Il rapporto dell’Italia con la Libia è storico, affonda nei secoli, e non sempre è stato facile e caratterizzato da buoni rapporti, il passato coloniale ha lasciato lunghi strascichi mai del tutto sopiti. In questo inanellarsi di è inserita la vicenda della parabola Gheddafi, terminata il 20 ottobre 2011 con la cattura e la morte del dittatore. Lungi dall’essere pacificata la Libia vive da quel momento una situazione destabilizzata che inutilmente sia la UE, che gli Stati Uniti, che l’ONU, hanno tentato di calmierare. Ad onore del vero con l’elezione di Serraj, se lo status non ha assunto il modus sperabile, varie fazioni ancora si fronteggiano e cercano spazi di manovra, è sicuramente migliorata. La cacciata dell’Isis dalle roccaforti dove si era insediata è stato l’inizio di una offensiva ‘boots on the ground’ che è poi proseguita in Siria ed Iraq e sta riducendo ad un simulacro l’autoproclamatosi stato islamico.

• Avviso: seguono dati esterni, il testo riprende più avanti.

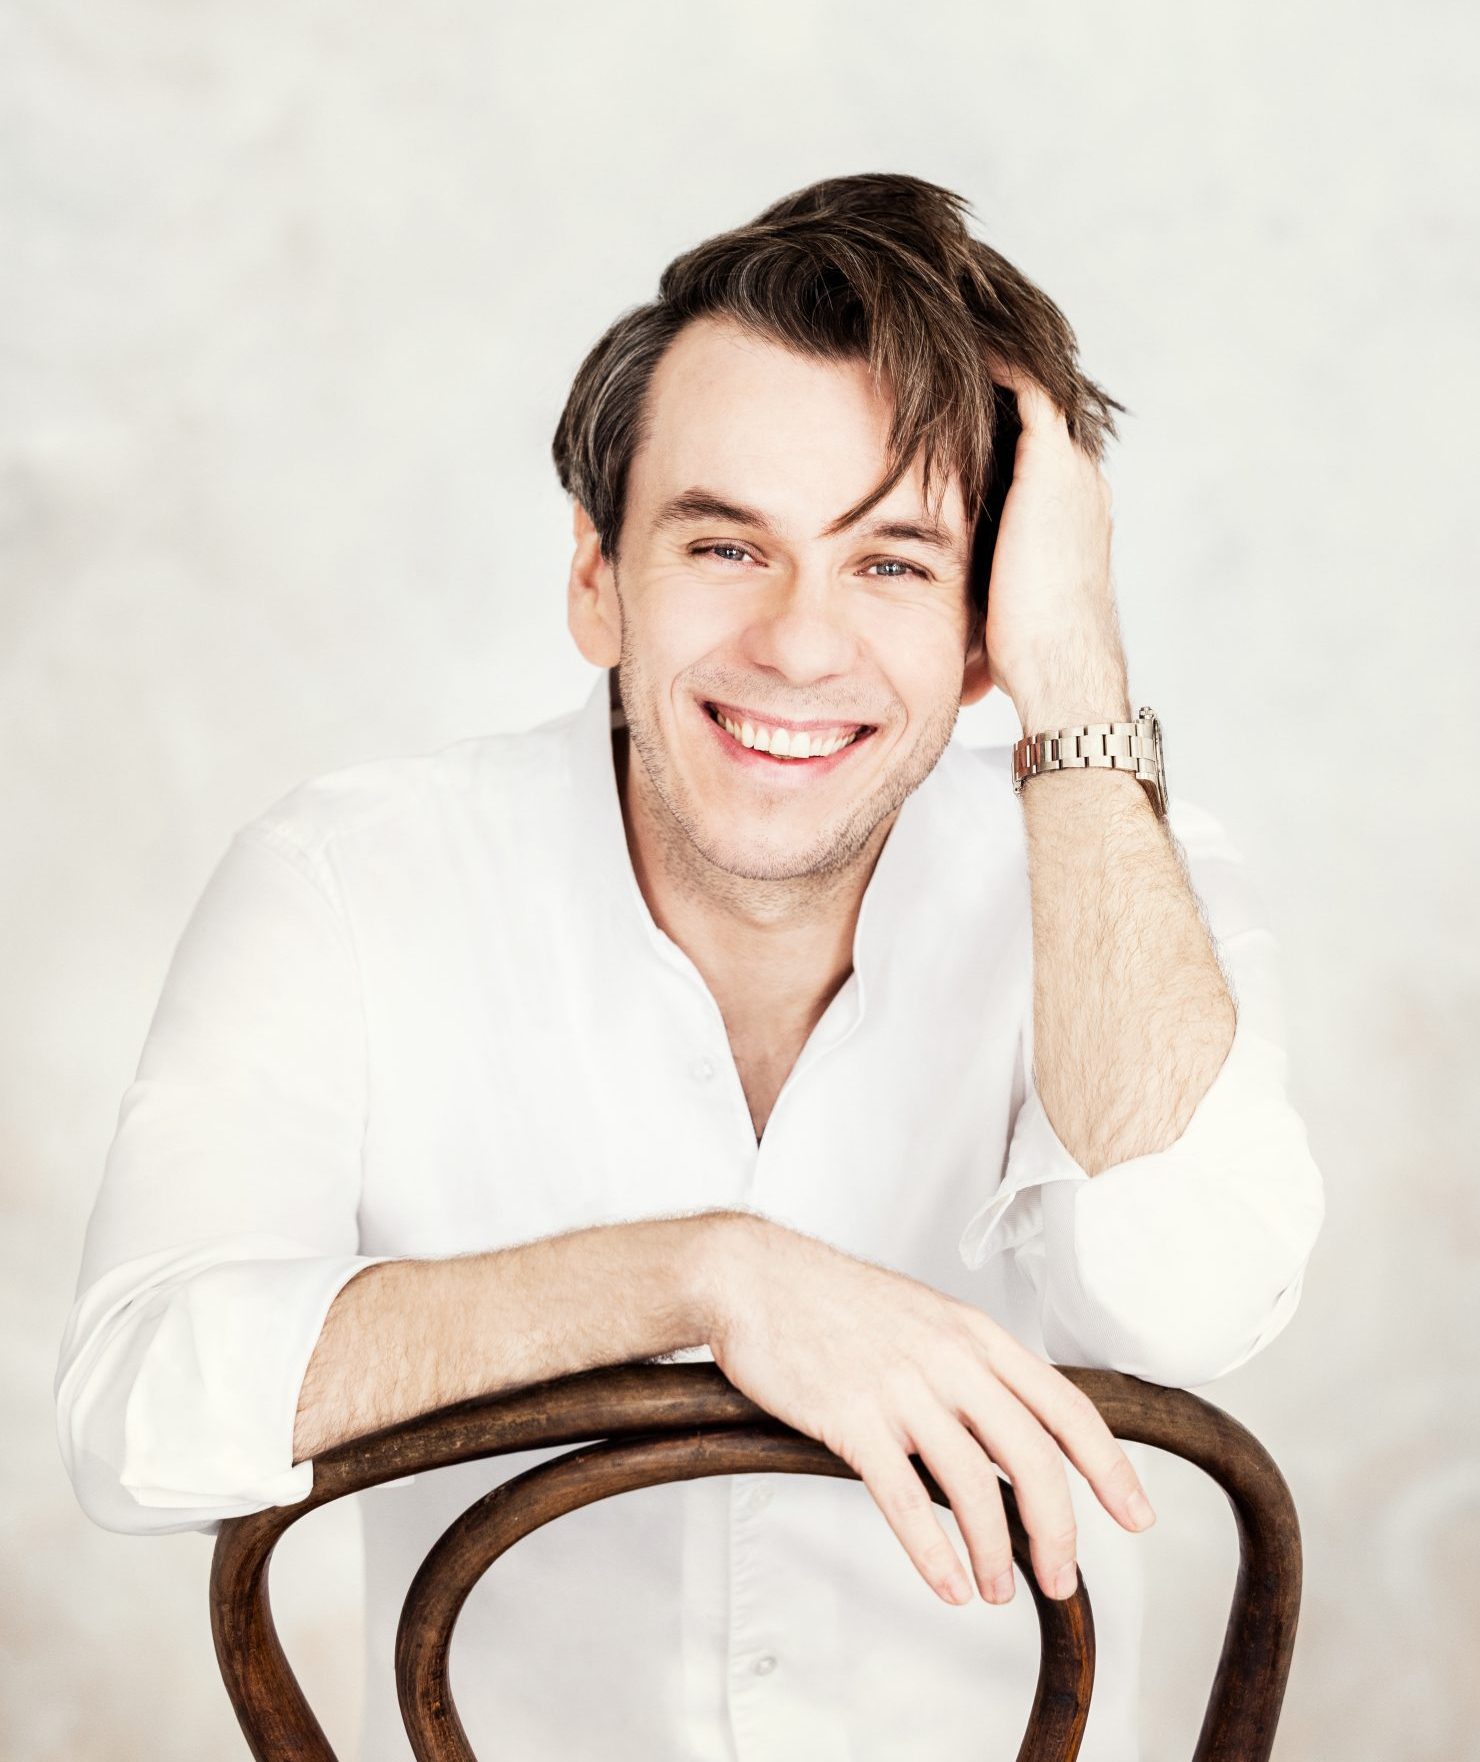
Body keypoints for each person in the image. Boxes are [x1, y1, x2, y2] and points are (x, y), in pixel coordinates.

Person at [54, 172, 1324, 1761]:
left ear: (983, 631)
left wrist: (1075, 672)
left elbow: (1191, 1297)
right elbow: (138, 1414)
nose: (797, 643)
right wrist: (703, 1274)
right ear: (597, 579)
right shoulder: (346, 881)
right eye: (727, 545)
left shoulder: (1129, 871)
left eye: (893, 563)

Ma proprio perché la situazione è ben lungi dall’avere raggiunto una situazione ottimale, l’Italia, su formale richiesta del riconosciuto governo libico di Fayez Al Serraj , ha dato il via all’Operazione Ippocrate, nome che designa molto bene la finalità umanitaria e di soccorso, trattandosi dell’installazione di un ospedale da campo. La base è posta a Misurata con una dotazione di 300 militari, di cui 60 tra medici e infermieri, di cui 6 medici saranno assegnati all’ospedale civile, 135 per supporto logistico, oltre 100 parà della Folgore come “forze protection che agirà su tre turni”. Sarà assegnato anche un aereo C28J per eventuali evacuazioni e trasporti urgenti ed una nave già al largo delle coste libiche nell’ambito del dispositivo Mare Sicuro.

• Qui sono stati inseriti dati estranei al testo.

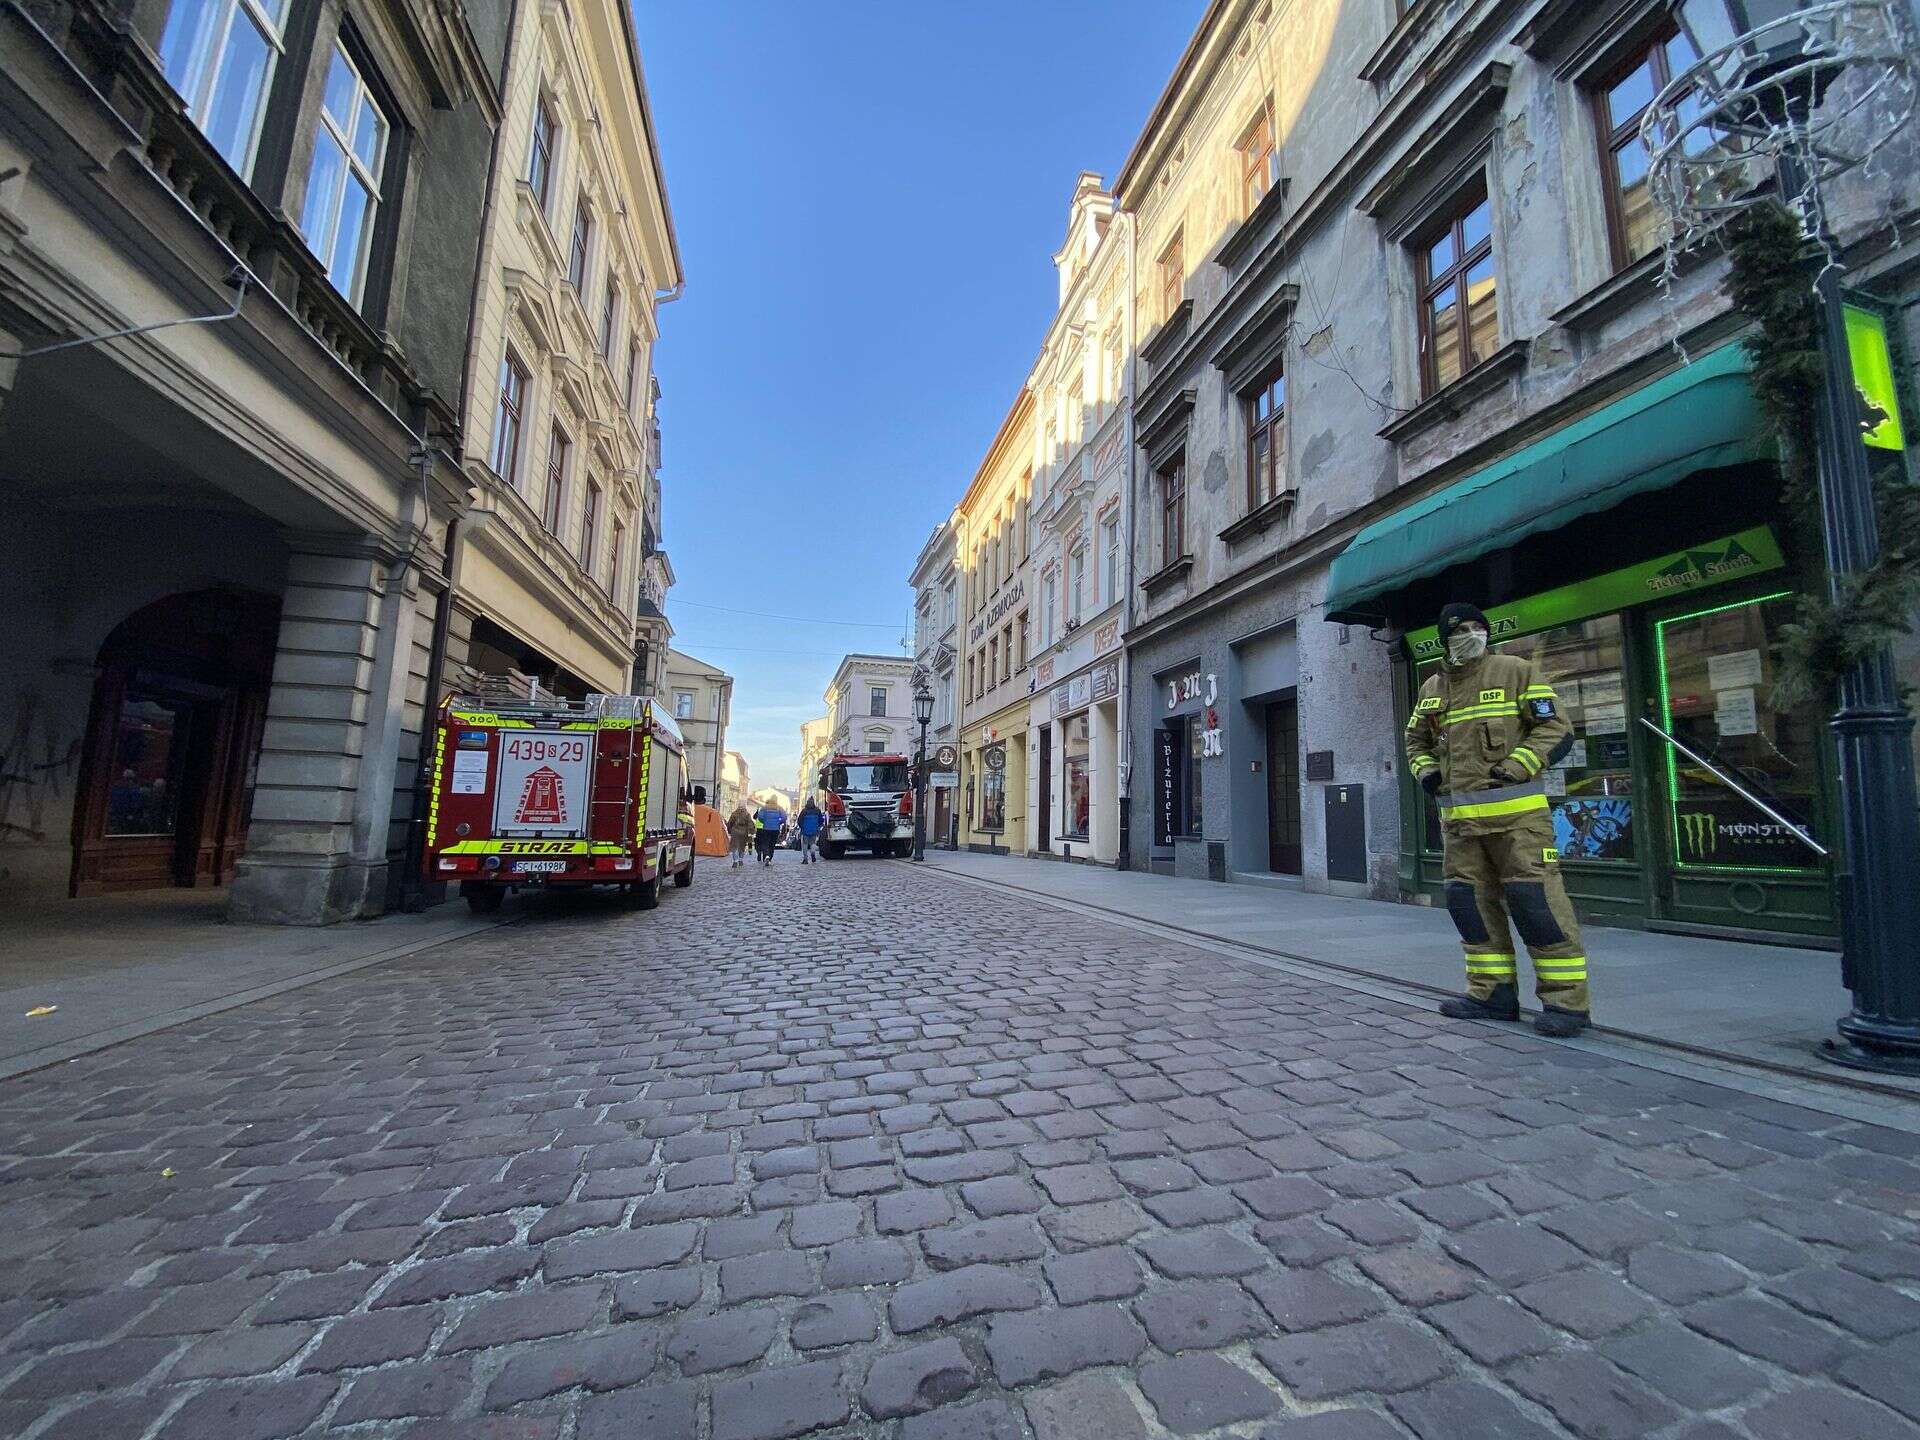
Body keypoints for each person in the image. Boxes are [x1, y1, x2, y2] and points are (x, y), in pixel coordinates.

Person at [1405, 602, 1590, 1037]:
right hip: (1460, 827)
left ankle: (1566, 1003)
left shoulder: (1516, 671)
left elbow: (1556, 729)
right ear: (1444, 639)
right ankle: (1492, 994)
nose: (1470, 634)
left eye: (1477, 627)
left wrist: (1519, 764)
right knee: (1470, 909)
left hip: (1520, 823)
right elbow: (1415, 739)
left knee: (1537, 906)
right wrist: (1428, 773)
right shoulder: (1432, 687)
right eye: (1460, 629)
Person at [753, 799, 788, 866]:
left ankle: (766, 855)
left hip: (766, 828)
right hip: (775, 829)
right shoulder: (779, 807)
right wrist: (779, 822)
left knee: (765, 843)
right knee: (772, 844)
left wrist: (764, 821)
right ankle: (770, 858)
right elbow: (784, 817)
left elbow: (759, 816)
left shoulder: (764, 807)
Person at [725, 801, 754, 868]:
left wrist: (729, 830)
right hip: (744, 832)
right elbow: (750, 823)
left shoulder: (734, 813)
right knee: (742, 846)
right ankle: (740, 860)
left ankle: (735, 861)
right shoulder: (747, 814)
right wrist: (750, 831)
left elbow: (730, 823)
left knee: (734, 847)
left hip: (735, 831)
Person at [796, 798, 825, 864]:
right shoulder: (817, 810)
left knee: (805, 844)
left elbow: (799, 820)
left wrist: (802, 827)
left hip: (805, 830)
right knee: (812, 843)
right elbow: (821, 820)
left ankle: (805, 859)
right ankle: (812, 853)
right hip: (814, 830)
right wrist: (818, 826)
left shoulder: (804, 811)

Attivo dal 21 settembre scorso, l’ospedale italiano, di livello ‘Role 2’ quindi con possibilità di curare ferite di guerra, offre ricovero fino a quaranta pazienti oltre che avere funzioni di pronto soccorso e visite ambulatoriali, il personale medico proviene dall’Ospedale militare del Celio di Roma, e come hanno dichiarato il ministro degli Esteri Gentiloni e quello della Difesa Pinotti, trattasi solamente di un invio di personale per scopi umanitari, ‘meds on the ground’. A margine il ministro Gentiloni ha anche evidenziato la difficile situazione libica, con le azioni del generale Khalifa Haftar, sostenuto dall’Egitto, di cui non sempre sono chiare le finalità. Considerazioni che riflettono le preoccupazioni per l’occupazione da parte delle milizie di Haftar, fedele al governo alternativo di Tobruk, dei pozzi petroliferi del Golfo della Sirte che erano presidiate dai lealisti di Serraj.

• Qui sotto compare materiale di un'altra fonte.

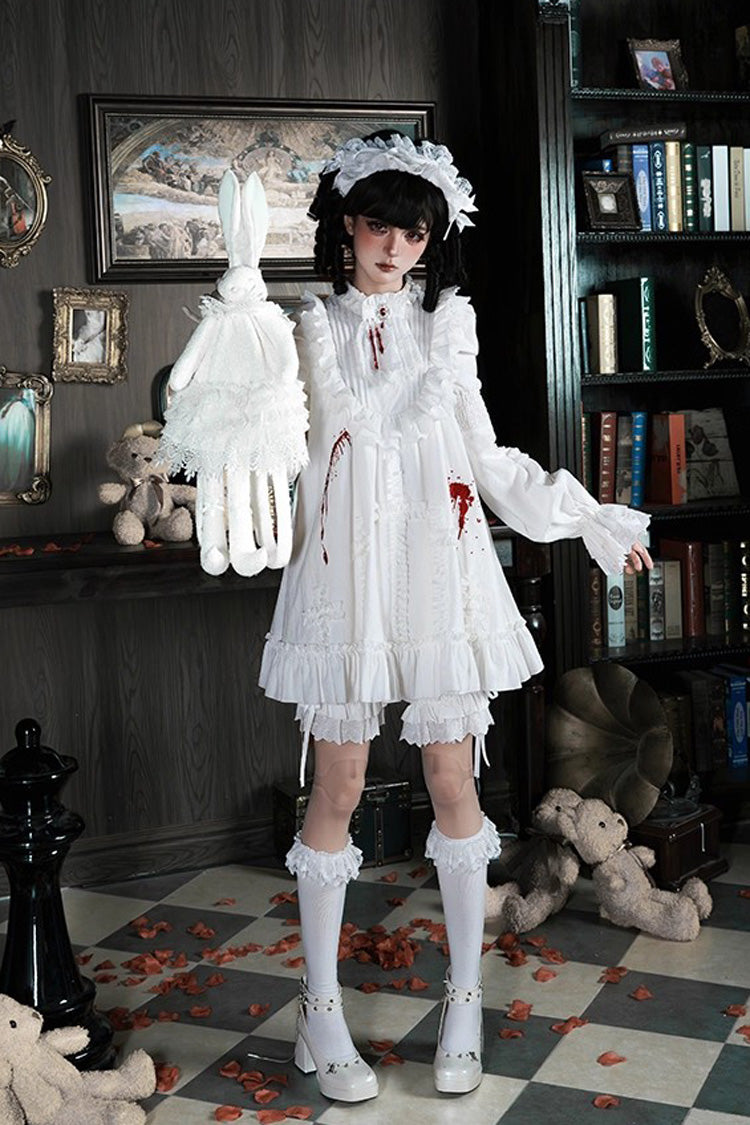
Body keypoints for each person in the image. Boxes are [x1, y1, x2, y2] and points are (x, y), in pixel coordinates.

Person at [258, 132, 652, 1103]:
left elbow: (486, 455)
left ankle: (465, 1002)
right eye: (380, 226)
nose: (396, 247)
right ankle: (319, 1011)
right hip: (346, 577)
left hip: (439, 568)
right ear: (347, 226)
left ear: (433, 241)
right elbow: (280, 452)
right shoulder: (309, 328)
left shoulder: (448, 328)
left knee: (451, 780)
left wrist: (586, 516)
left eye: (416, 233)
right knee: (338, 786)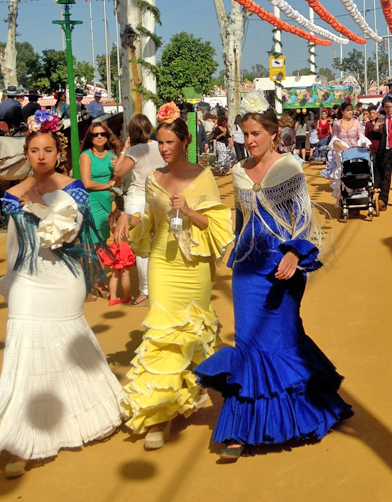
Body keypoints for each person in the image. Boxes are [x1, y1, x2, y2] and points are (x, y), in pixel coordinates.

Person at [194, 95, 353, 459]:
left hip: (285, 263)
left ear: (272, 133)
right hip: (249, 266)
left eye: (255, 133)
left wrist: (296, 254)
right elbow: (240, 217)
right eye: (244, 133)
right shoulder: (236, 171)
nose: (249, 140)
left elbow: (303, 218)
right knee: (249, 341)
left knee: (283, 336)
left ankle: (312, 408)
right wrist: (234, 251)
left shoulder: (291, 167)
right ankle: (239, 430)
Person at [0, 123, 125, 477]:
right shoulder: (11, 194)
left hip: (63, 277)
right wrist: (10, 279)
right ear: (26, 154)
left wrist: (38, 207)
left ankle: (80, 413)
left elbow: (68, 235)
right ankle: (20, 438)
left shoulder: (74, 188)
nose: (41, 156)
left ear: (59, 154)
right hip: (27, 278)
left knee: (67, 345)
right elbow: (12, 242)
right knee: (24, 348)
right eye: (35, 151)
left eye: (48, 151)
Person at [113, 109, 233, 450]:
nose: (164, 149)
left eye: (170, 142)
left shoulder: (203, 175)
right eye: (160, 142)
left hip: (194, 264)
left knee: (192, 331)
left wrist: (190, 211)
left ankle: (213, 401)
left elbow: (216, 226)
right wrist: (130, 220)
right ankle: (161, 415)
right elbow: (149, 219)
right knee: (164, 333)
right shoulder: (153, 178)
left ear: (185, 142)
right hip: (163, 262)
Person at [111, 114, 164, 307]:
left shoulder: (135, 150)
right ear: (150, 129)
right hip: (159, 198)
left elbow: (118, 172)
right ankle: (160, 286)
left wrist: (125, 150)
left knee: (142, 248)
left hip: (138, 199)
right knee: (159, 242)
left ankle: (145, 290)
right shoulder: (160, 146)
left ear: (130, 132)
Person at [79, 120, 122, 298]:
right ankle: (85, 285)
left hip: (105, 202)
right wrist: (109, 184)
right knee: (88, 245)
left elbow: (119, 179)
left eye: (102, 134)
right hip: (91, 201)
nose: (99, 137)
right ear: (90, 137)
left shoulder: (112, 155)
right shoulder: (86, 156)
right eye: (95, 134)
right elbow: (87, 183)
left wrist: (117, 170)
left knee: (101, 244)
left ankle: (98, 282)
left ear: (107, 136)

Fa specie poi l’occupazione da parte delle forse dell’ex-Primo Ministro islamista Khalifa al-Ghwell, che lo scorso 14 ottobre hanno occupato parte di Tripoli, compresa la sede del Consiglio di Stato situata all’interno dell’Hotel Rixos, un simil colpo di stato a tutti gli effetti, pur senza caduti sul campo. A poco, come sempre, è servito l’intervento dell’inviato dell’ONU, Martin Kobler, il governo libico è dovuto rifugiarsi in Tunisia ed al suo interno continuano le lotte di potere tra salafiti e Fratelli Musulmani. La situazione in Libia è figlia di quello che lo stesso Obama ha definito ‘il suo peggior errore’, la defenestrazione del dittatore Gheddafi ha dato la stura ad uno stillicidio di milizie armate fortemente interessate ai pozzi petroliferi ed al potere, il tutto mentre la popolazione vive in stato di grave disagio. Come detto l’unica cosa positiva è stata la sconfitta dell’Isis che aveva eletto Sirte come sua roccaforte nella regione, ma anche questa vittoria è costata 600 morti ed oltre 2000 feriti, e qui l’ospedale italiano potrà sicuramente portare beneficio.